According to a report provided to Dr. Flies by OpenStax, a major OER supplier, 33 instructors at CNM used OpenStax books in the fall and spring of 2016-17.

“The CNM Department of Biology and Biotechnology has adopted the mostly-free textbooks, but other sciences – Chemistry, Physics, Economics, Sociology, Math and History – are using them as well,” Dr. Flies said.

There are also many instructors who depend on other free textbooks. For instance, instructors in the School of Adult & General Education (SAGE) used free online books not affiliated with OpenStax in 37 sections of Integrated Reading and Writing (IRW 0970), and two instructors who teach English 1101 and 1102 recently introduced a free online textbook that they created themselves.
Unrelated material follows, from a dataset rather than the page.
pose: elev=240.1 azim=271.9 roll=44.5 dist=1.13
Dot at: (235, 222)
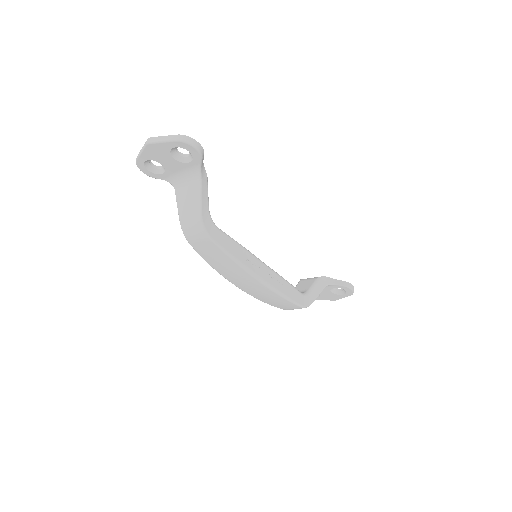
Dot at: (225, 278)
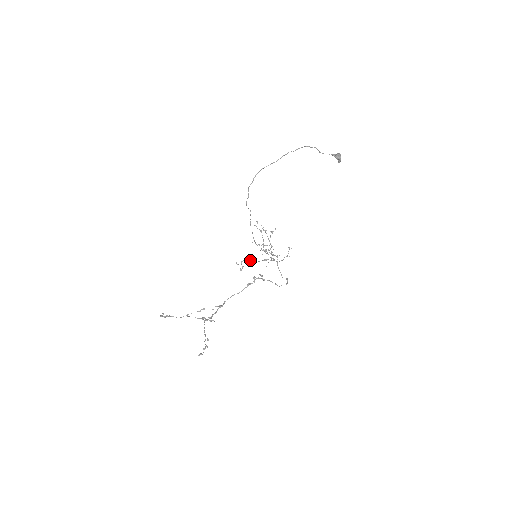
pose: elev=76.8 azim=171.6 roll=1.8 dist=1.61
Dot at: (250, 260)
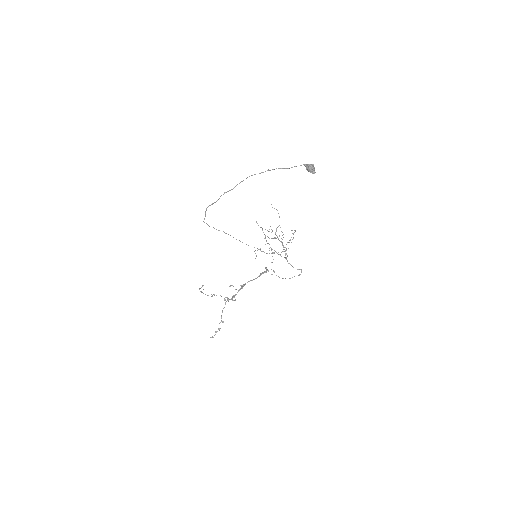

“OpenStax reported that about 4,200 CNM students used OpenStax books in the fall and spring of 2016-17, which translates to well over $400,000 in possible savings for our students based on the going rate of new traditional textbooks,” Dr. Flies said.

She noted that the free online textbooks are becoming popular because they have many advantages over traditional hardback textbooks.

“The obvious advantage is that they are free,” Dr. Flies noted. “In addition, they are always accessible on the internet and in different formats – pdf, web, iBook -- so they can be viewed any time and on any device. Some free textbooks even come in special formats for students with disabilities.”